Those who could not restrain their curiosity killed fowls to appease
the evil spirits and smeared themselves with the blood. "More
dreaded," says a traveller in Central Borneo, "than the evil spirits
of the neighbourhood are the evil spirits from a distance which
accompany travellers. When a company from the middle Mahakam River
visited me among the Blu-u Kayans in the year 1897, no woman showed
herself outside her house without a burning bundle of _plehiding_
bark, the stinking smoke of which drives away evil spirits."

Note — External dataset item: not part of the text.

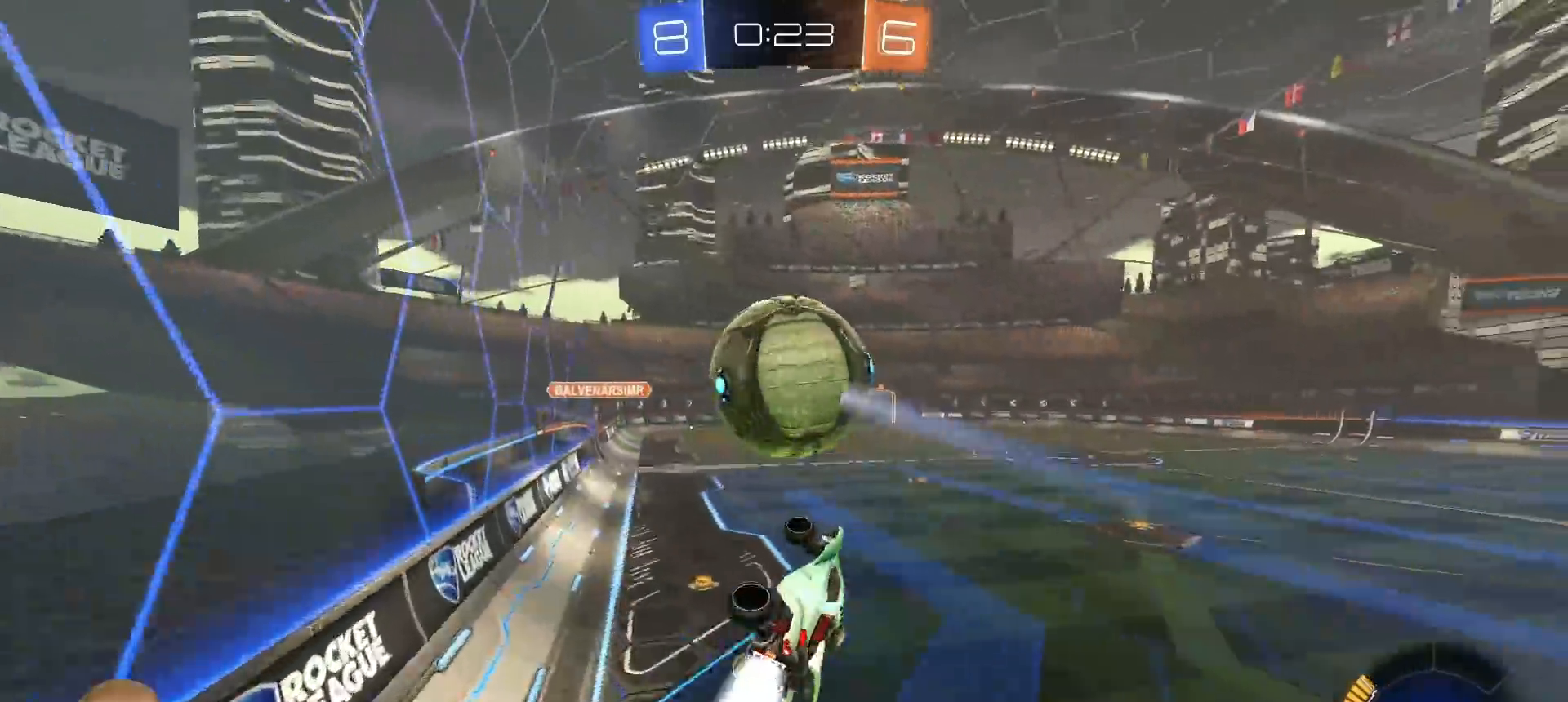
{"buttons": ["R2"], "left_stick": "up-right", "right_stick": "center", "events": [[183, "left_stick", "center"], [267, "left_stick", "up-right"], [283, "R1", "up"]]}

When Crevaux was travelling in South America he entered a village of
the Apalai Indians. A few moments after his arrival some of the
Indians brought him a number of large black ants, of a species whose
bite is painful, fastened on palm leaves. Then all the people of the
village, without distinction of age or sex, presented themselves to
him, and he had to sting them all with the ants on their faces,
thighs, and other parts of their bodies. Sometimes, when he applied
the ants too tenderly, they called out "More! more!" and were not
satisfied till their skin was thickly studded with tiny swellings
like what might have been produced by whipping them with nettles.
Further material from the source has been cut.